GOAL OF THE EXERCISE
Copy the records below in full, keeping each word as it is but omitting the pictures.

Dataset excerpts
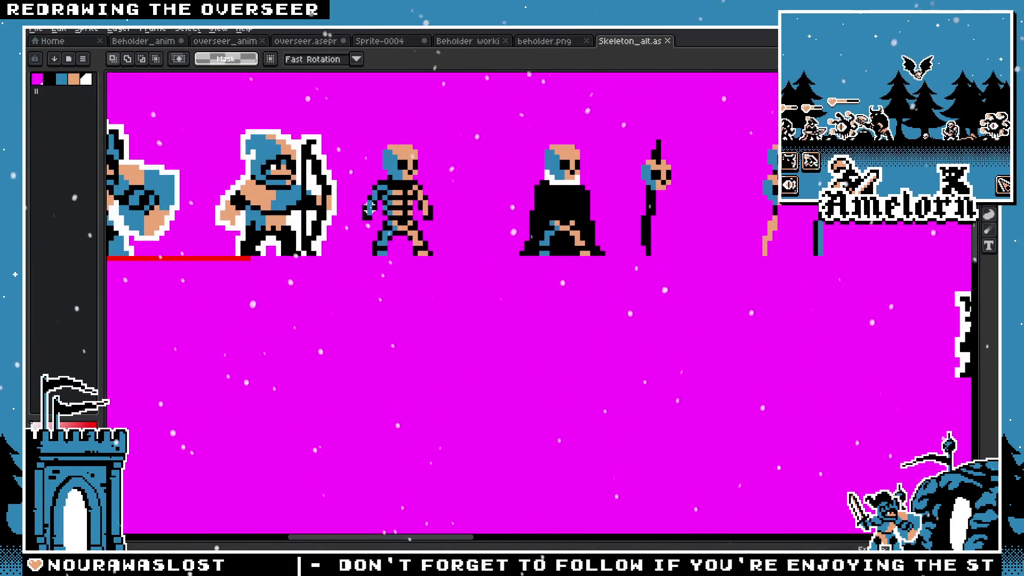
scroll(376, 212, down, 1)
scroll(400, 224, down, 1)
scroll(459, 259, down, 1)
scroll(459, 258, up, 2)
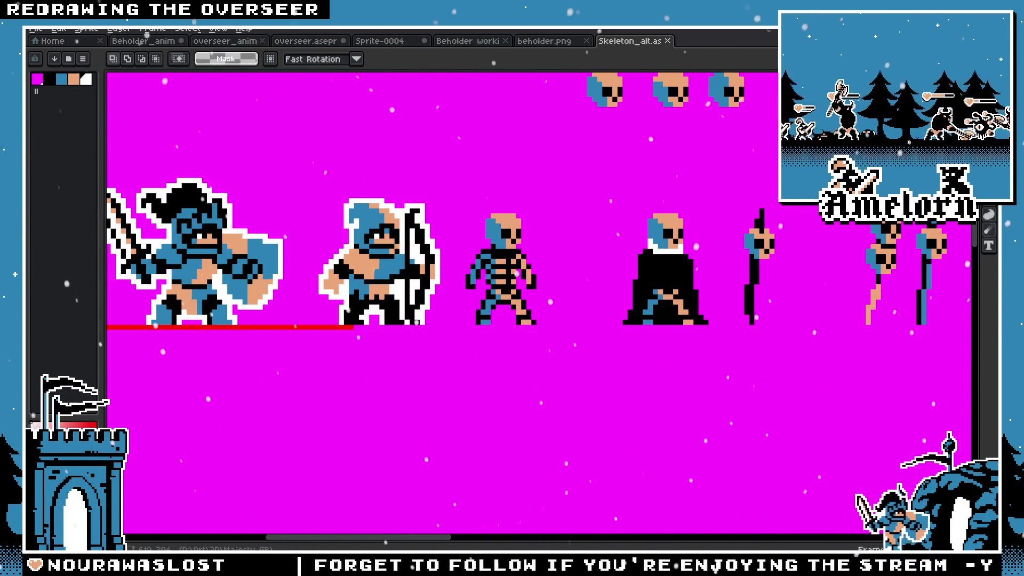
key(Tab)
drag(464, 207, 544, 331)
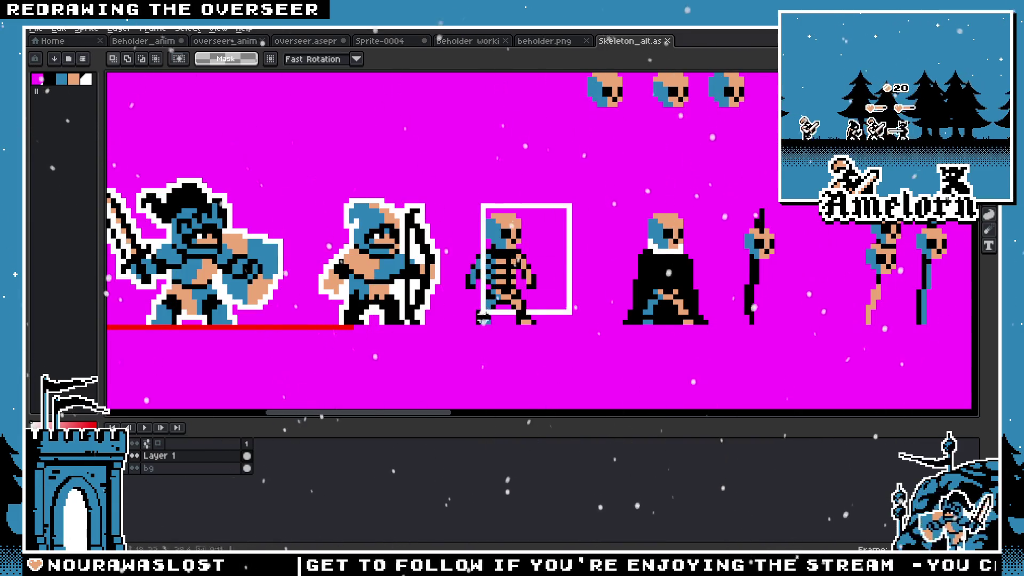
scroll(496, 280, up, 1)
scroll(481, 314, down, 4)
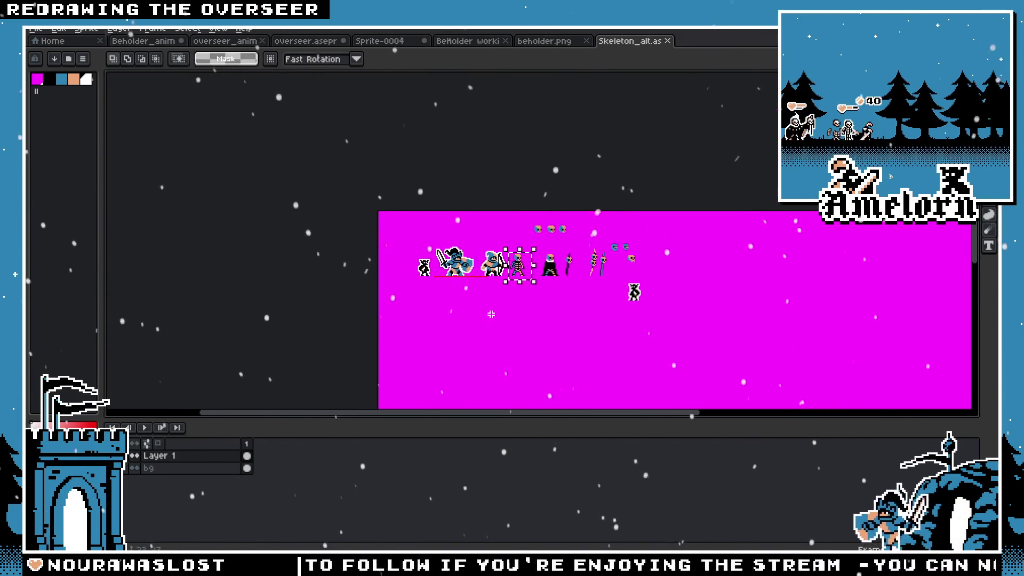
scroll(481, 314, up, 2)
scroll(503, 303, up, 1)
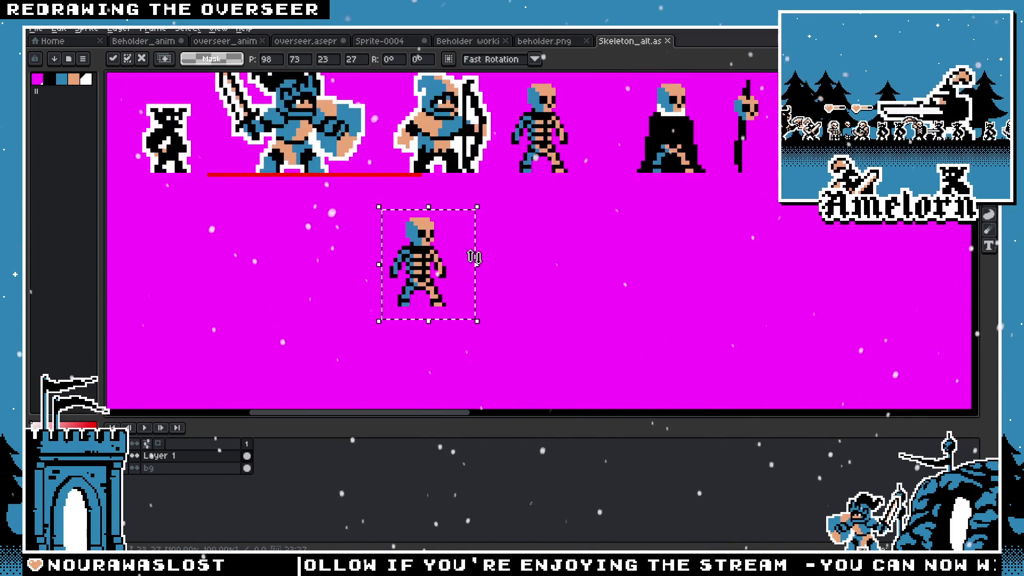
click(472, 221)
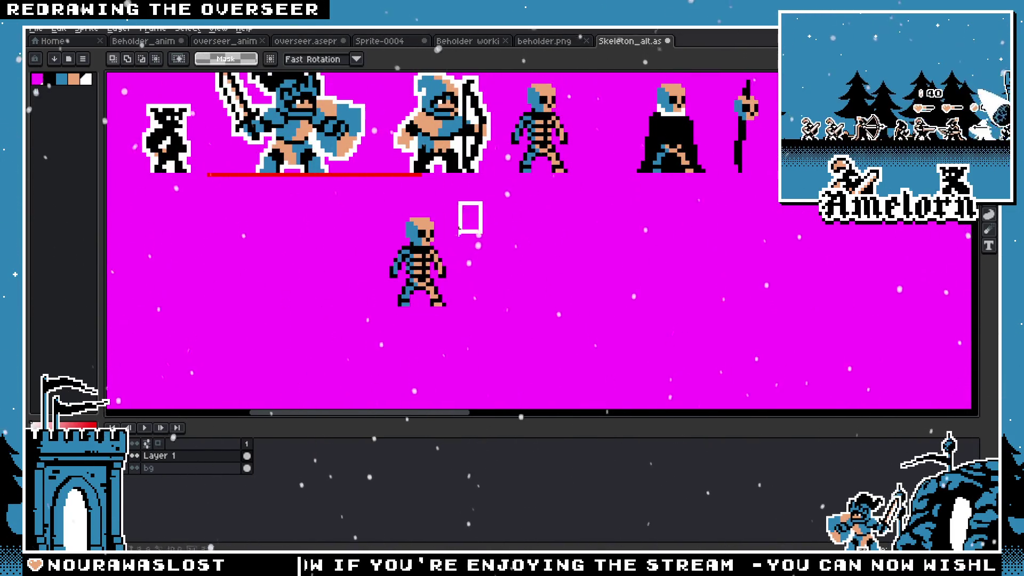
key(shift+o)
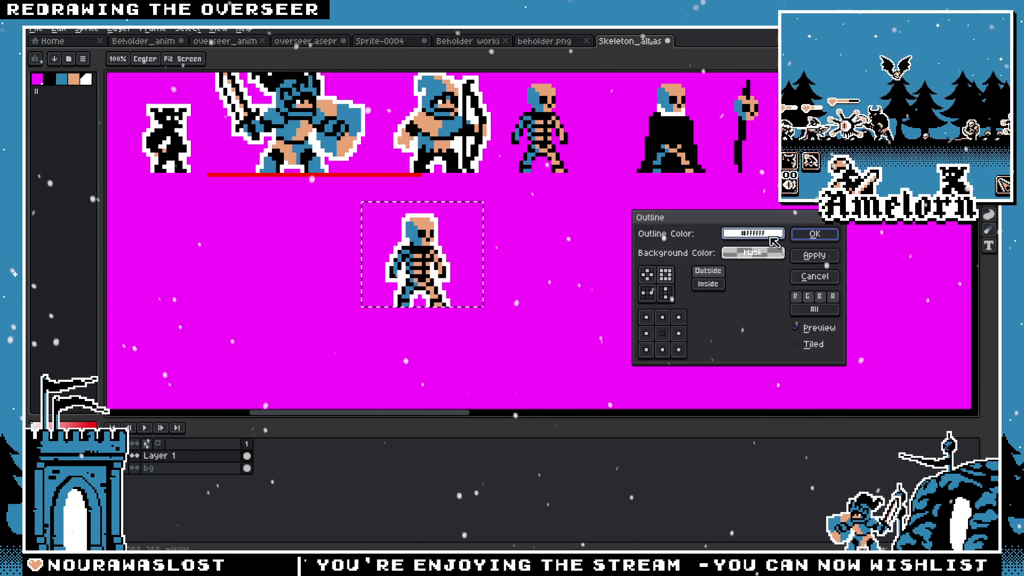
Commit the white outline on the lower skeleton copy
click(815, 234)
scroll(550, 220, down, 2)
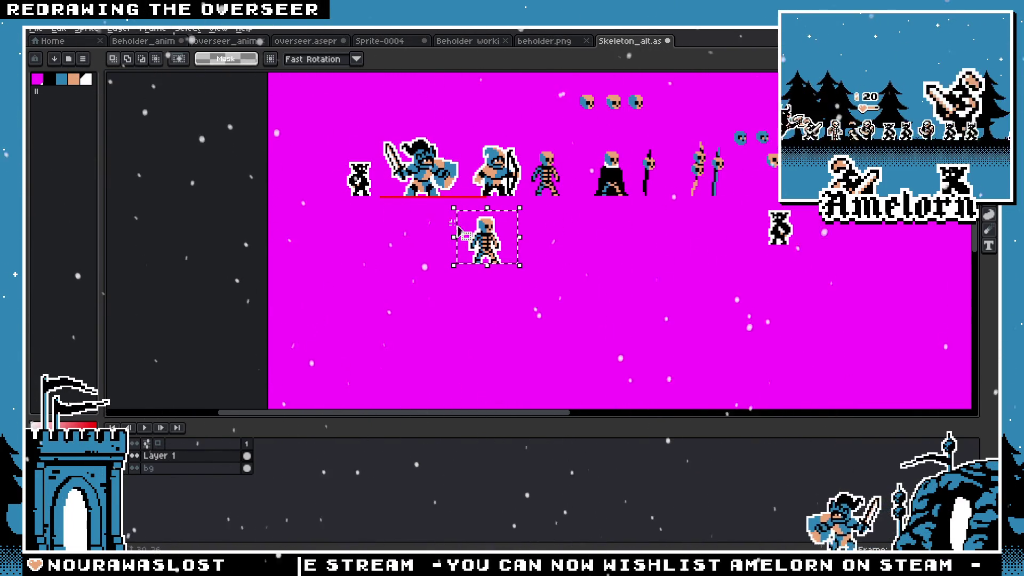
scroll(460, 233, up, 2)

COMPLETED TASK
scroll(376, 212, down, 1)
scroll(400, 224, down, 1)
scroll(459, 259, down, 1)
scroll(459, 258, up, 2)
key(Tab)
drag(464, 207, 544, 331)
scroll(496, 280, up, 1)
scroll(481, 314, down, 4)
scroll(481, 314, up, 2)
scroll(503, 303, up, 1)
click(472, 221)
key(shift+o)
Commit the white outline on the lower skeleton copy
click(815, 234)
scroll(550, 220, down, 2)
scroll(460, 233, up, 2)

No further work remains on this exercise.